What the task requires: Scan the entries below and tally the lines that include "различных". Return nothing but the tally.
[Opening Dataset content section]
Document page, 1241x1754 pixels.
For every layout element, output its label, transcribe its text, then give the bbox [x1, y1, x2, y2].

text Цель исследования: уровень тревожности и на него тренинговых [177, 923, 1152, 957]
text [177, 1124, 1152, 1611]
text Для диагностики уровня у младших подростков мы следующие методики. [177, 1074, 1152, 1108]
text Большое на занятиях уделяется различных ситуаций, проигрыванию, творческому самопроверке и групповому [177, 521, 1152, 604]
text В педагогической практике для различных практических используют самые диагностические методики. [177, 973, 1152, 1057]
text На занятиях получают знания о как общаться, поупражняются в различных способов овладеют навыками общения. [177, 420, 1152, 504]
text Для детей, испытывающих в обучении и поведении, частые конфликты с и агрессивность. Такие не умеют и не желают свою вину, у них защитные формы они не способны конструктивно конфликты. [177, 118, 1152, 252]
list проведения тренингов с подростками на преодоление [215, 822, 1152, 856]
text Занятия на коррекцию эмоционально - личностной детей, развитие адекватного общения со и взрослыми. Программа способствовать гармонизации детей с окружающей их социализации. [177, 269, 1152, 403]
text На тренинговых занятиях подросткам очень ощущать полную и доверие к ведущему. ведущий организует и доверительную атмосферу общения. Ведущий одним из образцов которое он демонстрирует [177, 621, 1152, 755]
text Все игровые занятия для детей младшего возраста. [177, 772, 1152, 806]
[Closing Dataset content section]
[Opening Dataset content section]
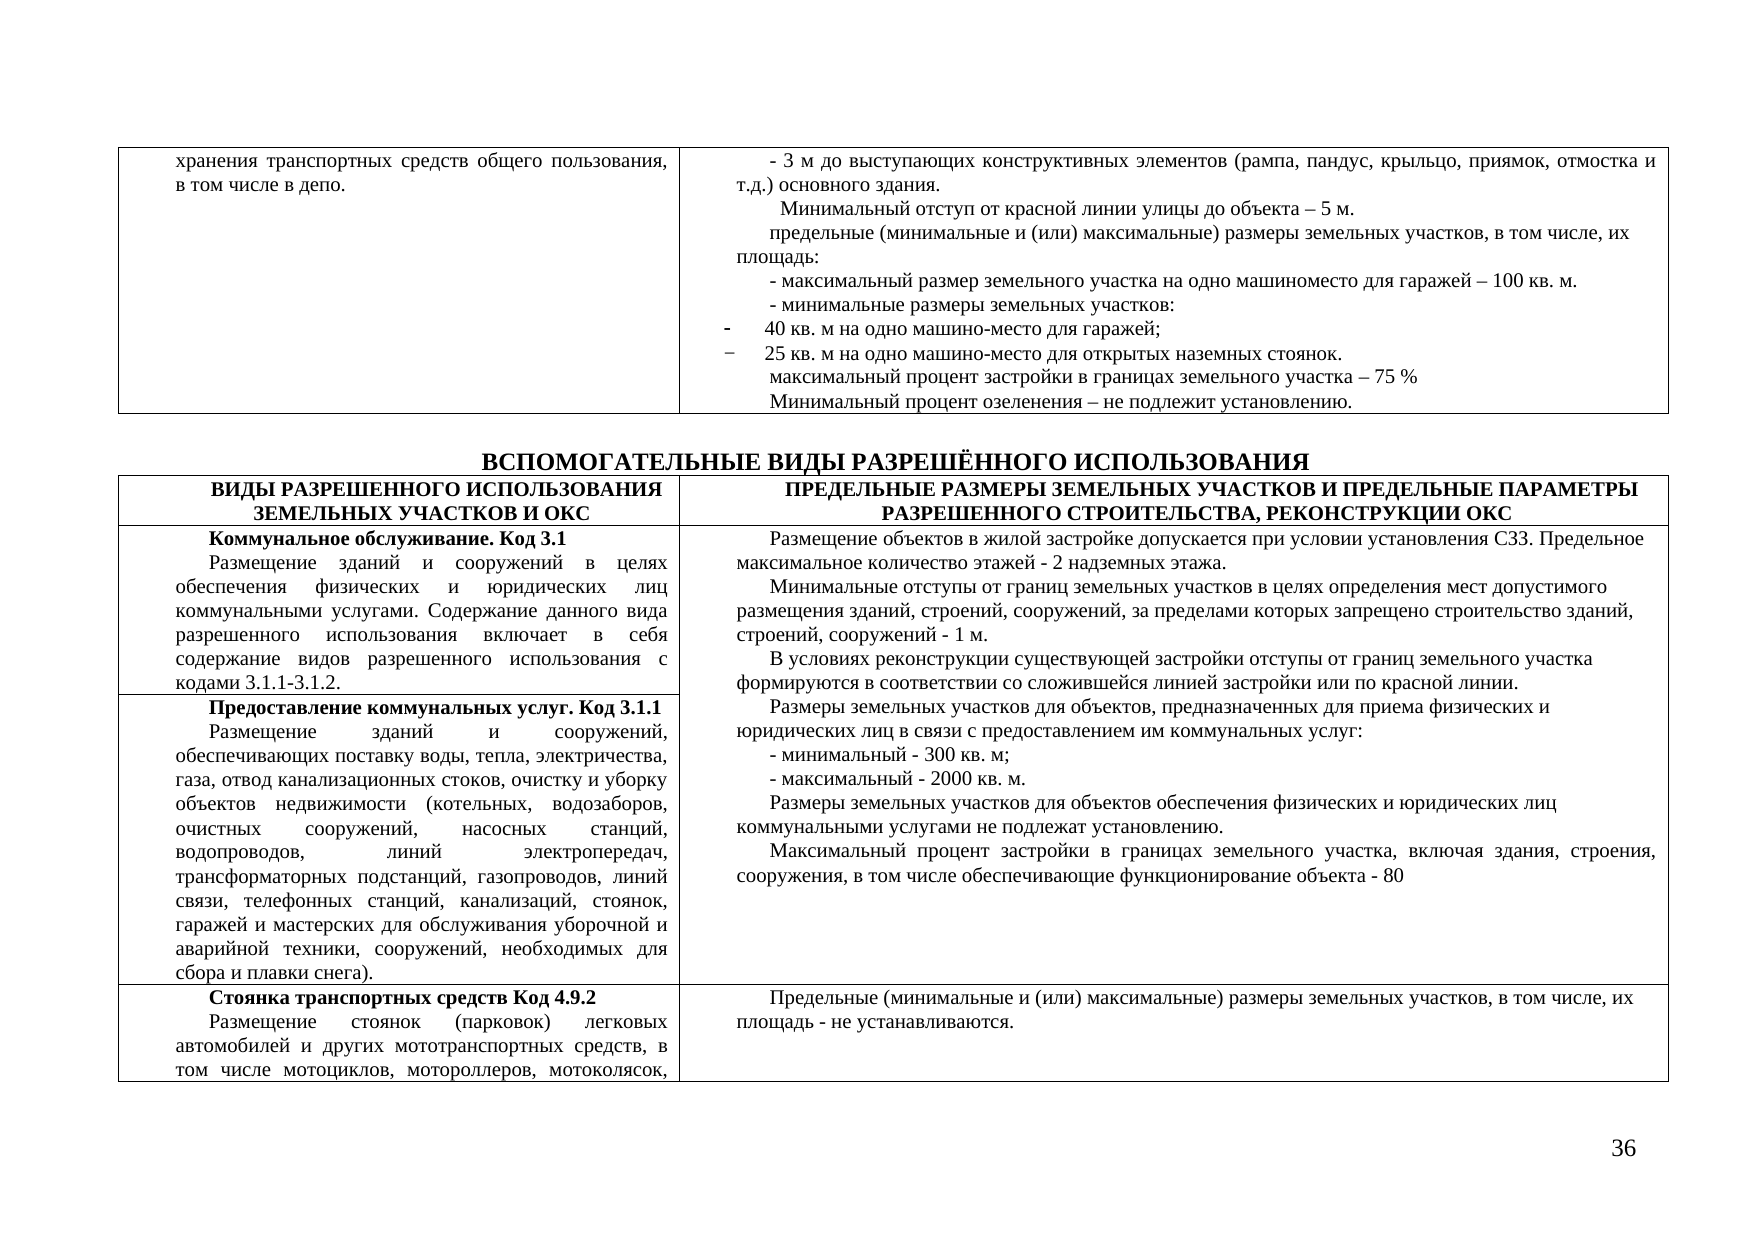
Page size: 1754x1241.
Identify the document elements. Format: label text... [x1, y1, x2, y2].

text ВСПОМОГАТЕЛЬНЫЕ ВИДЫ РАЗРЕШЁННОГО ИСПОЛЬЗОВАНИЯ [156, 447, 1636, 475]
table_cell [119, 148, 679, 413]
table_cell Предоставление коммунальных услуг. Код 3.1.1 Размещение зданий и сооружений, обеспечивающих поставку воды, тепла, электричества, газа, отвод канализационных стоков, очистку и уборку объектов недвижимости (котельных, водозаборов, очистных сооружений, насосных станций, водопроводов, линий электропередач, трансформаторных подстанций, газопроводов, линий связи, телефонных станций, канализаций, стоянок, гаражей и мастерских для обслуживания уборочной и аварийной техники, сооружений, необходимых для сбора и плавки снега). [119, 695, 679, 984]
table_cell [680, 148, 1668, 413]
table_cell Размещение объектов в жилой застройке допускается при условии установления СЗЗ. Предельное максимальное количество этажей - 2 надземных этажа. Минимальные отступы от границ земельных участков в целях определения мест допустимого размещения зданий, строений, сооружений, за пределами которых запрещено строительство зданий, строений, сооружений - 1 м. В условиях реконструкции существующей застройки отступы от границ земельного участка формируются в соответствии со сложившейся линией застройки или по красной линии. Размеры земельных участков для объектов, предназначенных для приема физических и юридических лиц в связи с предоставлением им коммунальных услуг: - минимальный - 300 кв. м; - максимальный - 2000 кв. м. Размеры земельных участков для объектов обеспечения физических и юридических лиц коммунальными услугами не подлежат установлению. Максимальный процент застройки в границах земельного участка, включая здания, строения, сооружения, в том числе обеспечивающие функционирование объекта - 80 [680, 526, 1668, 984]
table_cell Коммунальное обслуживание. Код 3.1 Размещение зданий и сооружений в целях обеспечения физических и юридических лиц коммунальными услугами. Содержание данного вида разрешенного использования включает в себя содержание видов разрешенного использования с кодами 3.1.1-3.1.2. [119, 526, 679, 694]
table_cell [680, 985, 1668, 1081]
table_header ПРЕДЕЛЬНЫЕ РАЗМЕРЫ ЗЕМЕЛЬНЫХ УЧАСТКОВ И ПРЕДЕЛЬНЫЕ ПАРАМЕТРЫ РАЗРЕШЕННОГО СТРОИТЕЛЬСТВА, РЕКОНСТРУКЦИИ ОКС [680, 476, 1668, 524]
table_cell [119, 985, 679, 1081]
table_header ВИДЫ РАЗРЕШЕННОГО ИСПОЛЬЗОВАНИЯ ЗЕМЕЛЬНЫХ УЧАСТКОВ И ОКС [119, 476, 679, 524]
[Closing Dataset content section]
[Opening Dataset content section]
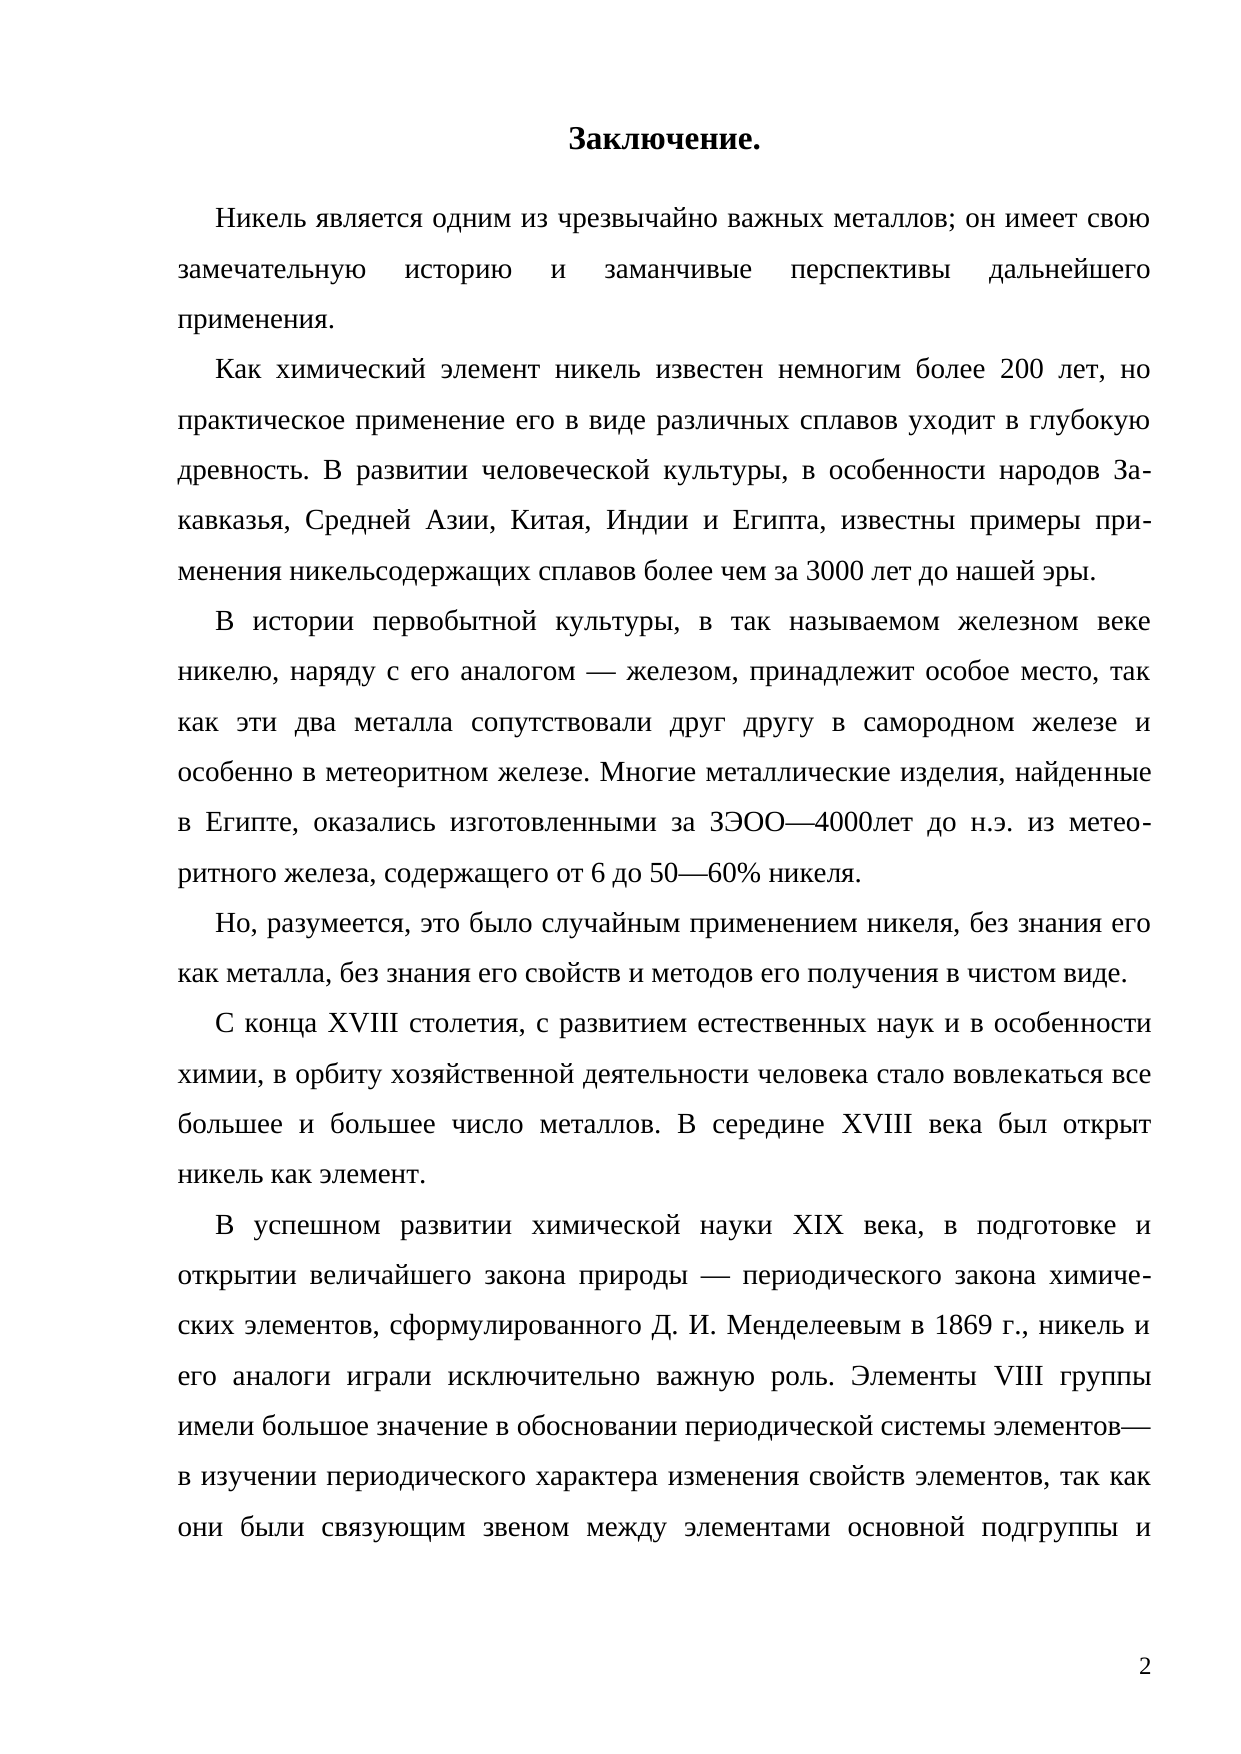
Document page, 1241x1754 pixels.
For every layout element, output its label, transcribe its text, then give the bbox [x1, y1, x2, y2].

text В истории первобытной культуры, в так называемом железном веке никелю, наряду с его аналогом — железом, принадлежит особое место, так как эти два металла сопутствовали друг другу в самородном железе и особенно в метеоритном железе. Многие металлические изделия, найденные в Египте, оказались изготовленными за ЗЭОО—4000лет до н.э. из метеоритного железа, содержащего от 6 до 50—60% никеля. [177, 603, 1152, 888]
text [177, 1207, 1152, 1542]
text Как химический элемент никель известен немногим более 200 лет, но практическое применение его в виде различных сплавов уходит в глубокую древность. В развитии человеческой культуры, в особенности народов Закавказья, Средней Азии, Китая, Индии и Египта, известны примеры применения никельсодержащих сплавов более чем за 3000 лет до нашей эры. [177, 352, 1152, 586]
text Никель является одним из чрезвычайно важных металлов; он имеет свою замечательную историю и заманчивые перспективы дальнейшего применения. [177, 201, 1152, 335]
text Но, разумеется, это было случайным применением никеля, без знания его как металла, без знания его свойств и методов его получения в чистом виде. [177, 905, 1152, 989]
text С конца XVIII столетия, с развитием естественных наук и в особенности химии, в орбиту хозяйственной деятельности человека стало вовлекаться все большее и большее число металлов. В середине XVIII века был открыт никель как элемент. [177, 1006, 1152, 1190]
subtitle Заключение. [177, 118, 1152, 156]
[Closing Dataset content section]
Solution to this exercise: 4